What I find fascinating are not just the monuments, but how they were made and who made them – not just the person or people who ordered or designed the construction, but the individuals who used their bare hands and bodies to physically build them. The histories and stories of the people behind these structures are just as important and interesting, but are often overshadowed. Yet it is not possible to fully appreciate these feats without knowing and understanding how they came to be. These magnificent historical monuments are testaments to past civilisations and empires. They are also symbolic of the ambition and bloodiness which built not only them, but also the civilisations and empires that produced them. They represent both the best and worst in human imagination and ambition.
Earth, stone, blood and bone are mixed together, bound by history.
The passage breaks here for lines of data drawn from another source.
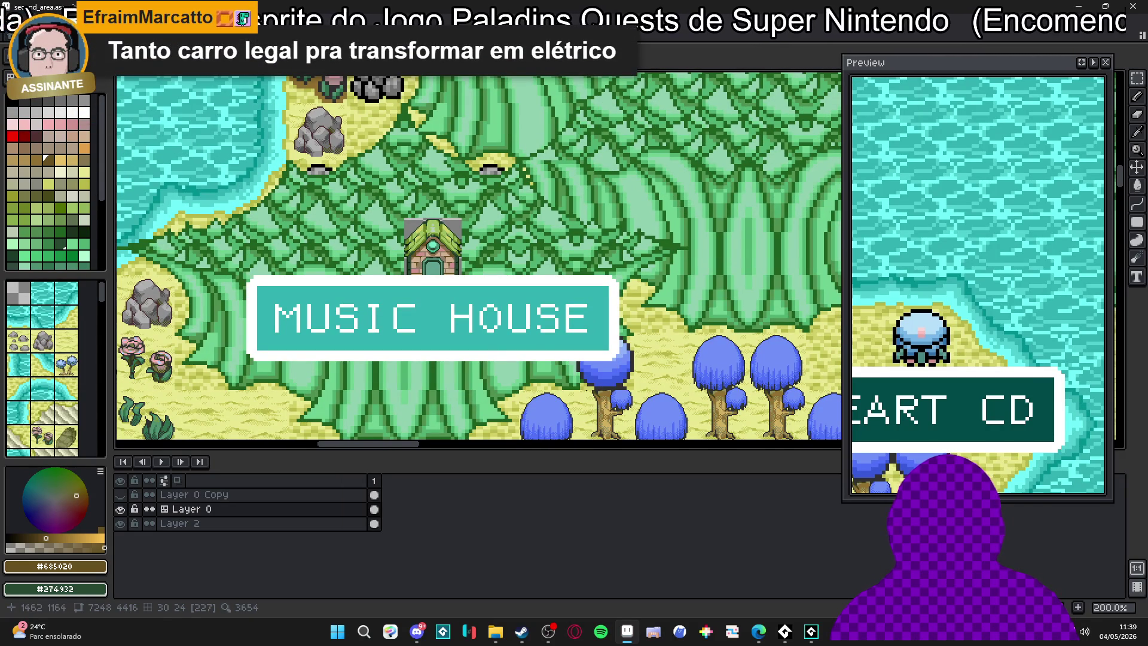
left_click(120, 509)
left_click(122, 499)
left_click(122, 499)
left_click(122, 499)
Make Layer 0 Copy the active layer, flick it off and on, then open Windows search
scroll(586, 251, "down", 4)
These monuments are both awesome and awful. They are awesome because of the inspiration, imagination, ambition and skill involved in creating them in times when building structures of such scale presented enormous obstacles, especially as the technology was rudimentary. They are awful because they were built on the backs and labour of so many people, whose bodies were cheap and lives cheaper.
A sense of awe washes over when visiting and seeing these remarkable historical achievements. There is also a feeling of eeriness and humility in knowing the human cost these grandiose structures demanded and exacted. The feeling of awe does not diminish with this knowledge, nor do the monuments become any less magnificent. However, a sense of the macabre is added to the mix, unsettling and confusing the earnest desire for pure admiration and wonder. Reconciling these contradictory feelings demands a deeper respect for the bodies broken and the lives lost in building these structures that still stand today, continuing to dominate their surrounds and refusing to bow to the whims of time.